Blepharoplasty is a surgical procedure that removes the excess fat, muscle, and skin from the upper lids and perhaps the lower lids as well. The primary goal of the procedure is to restore your full field of vision – to “raise the curtain” that has been progressively drooping down over the years and gradually blocking more and more of your vision. A secondary goal is to improve your appearance so you don’t look tired, worn-out or sleepy.
Understanding The Surgery
In upper eyelid surgery, the eye surgeon first marks the individual lines and creases of your lids in order to keep the tiny suture lines which he will make as invisible as possible, along your natural folds. The incision is made, and excess fat, muscle, and loose skin are removed. Very fine sutures are used to close the incisions, thereby minimizing the visibility of any scar.

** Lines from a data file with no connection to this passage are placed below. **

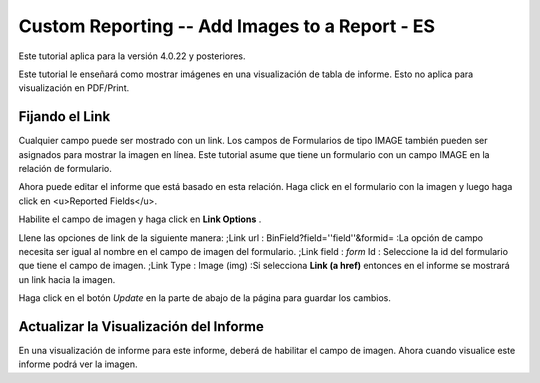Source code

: Custom Reporting -- Add Images to a Report - ES
===============================================

Este tutorial aplica para la versión 4.0.22 y posteriores.

Este tutorial le enseñará como  mostrar imágenes en una visualización de tabla de informe.  Esto no aplica para visualización en PDF/Print.

Fijando el Link
^^^^^^^^^^^^^^^
Cualquier campo puede ser mostrado con un link. Los campos de Formularios de tipo IMAGE también pueden ser asignados para mostrar la imagen en línea.  Este tutorial asume que tiene un formulario con un campo IMAGE en la relación de formulario.

Ahora puede editar el informe que está basado en esta relación. Haga click en el formulario con la imagen y luego haga click en <u>Reported Fields</u>.

.. image:: /docs/custom-reporting/images/Report_Image_1.png
    :align: center

Habilite el campo de imagen y haga click en **Link Options** .

.. image:: /docs/custom-reporting/images/Report_Image_2.png
    :align: center

Llene las opciones de link de la siguiente manera:
;Link url : BinField?field=''field''&formid=
:La opción de campo necesita ser igual al nombre en el campo de imagen del formulario.
;Link field : *form*  Id
: Seleccione la id del formulario que tiene el campo de imagen.
;Link Type : Image (img)
:Si selecciona **Link (a href)**  entonces en el informe se mostrará un link hacia la imagen.

.. image:: /docs/custom-reporting/images/Report_Image_3.png
    :align: center

Haga click en el botón *Update*  en la parte de abajo de la página para guardar los cambios.

Actualizar la Visualización del Informe
^^^^^^^^^^^^^^^^^^^^^^^^^^^^^^^^^^^^^^^

En una visualización de informe para este informe, deberá de habilitar el campo de imagen. Ahora cuando visualice este informe podrá ver la imagen.

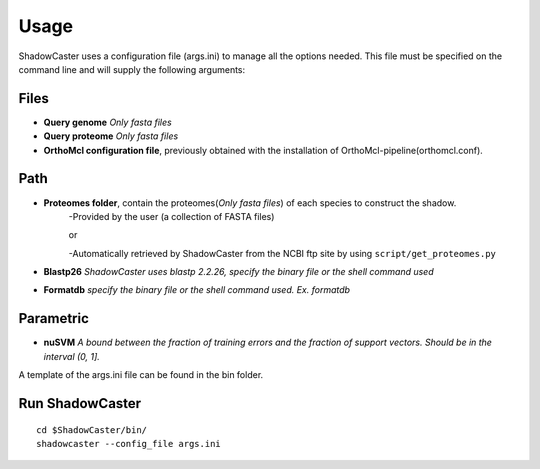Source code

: Usage
=====

ShadowCaster uses a configuration file (args.ini) to manage all the options needed.
This file must be specified on the command line and will supply the following arguments:

Files
-----
- **Query genome** *Only fasta files*
- **Query proteome** *Only fasta files*
- **OrthoMcl configuration file**, previously obtained with the installation of OrthoMcl-pipeline(orthomcl.conf).

Path
----
- **Proteomes folder**, contain the proteomes(*Only fasta files*) of each species to construct the shadow. 
	-Provided by the user (a collection of FASTA files)
	
	or
	
	-Automatically retrieved by ShadowCaster from the NCBI ftp site by using ``script/get_proteomes.py``


- **Blastp26** *ShadowCaster uses blastp 2.2.26, specify the binary file or the shell command used*
- **Formatdb** *specify the binary file or the shell command used. Ex. formatdb*

Parametric
----------
- **nuSVM** *A bound between the fraction of training errors and the fraction of support vectors. Should be in the interval (0, 1].* 


A template of the args.ini file can be found in the bin folder.

Run ShadowCaster
----------------

::

	cd $ShadowCaster/bin/
	shadowcaster --config_file args.ini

If you also have lower eyelid surgery, your eye surgeon makes the incision in an inconspicuous site along the lashline and smile creases of the lower lid. Excess fat, muscle, and skin are then trimmed away before the incision is closed with fine sutures.
At Quigley Eye Specialists, Michael Lewis, M.D. performs “Bladeless Blepharoplasty” which is a surgical technique that does not use a scalpel to remove the excess eyelid skin.
With Bladeless Blepharoplasty, Dr. Lewis uses a special, energized stylus to gently remove the excess skin which results in less bruising and a faster recovery time compared to traditional techniques.
What To Expect After The Surgery
Immediately after the surgery has been completed, your eye surgeon may apply tiny sterile bandages. It is not crucial that the eyes be covered, however, an ointment to prevent dryness of the eye area may be used. Cold compresses, as well as head elevation when lying down, will enhance healing and relieve discomfort. In addition, your doctor may prescribe medication for discomfort.
A certain degree of swelling and bruising is normal. You should expect this swelling and bruising. It will subside and go away over several weeks from the date of your procedure so you should plan accordingly. For a week and a half following blepharoplasty, you will clean the eye area (the eyes may feel sticky, dry, and itchy). Eyedrops may be recommended. Your doctor will also list activities and environments to avoid in the weeks immediately following surgery. Permanent stitches will be removed in three to five days after surgery. Self-absorbing stitches will dissolve on their own.
Your doctor and staff will see you several times after the procedure to monitor your progress and share in the pleasure of restoring your full field of vision!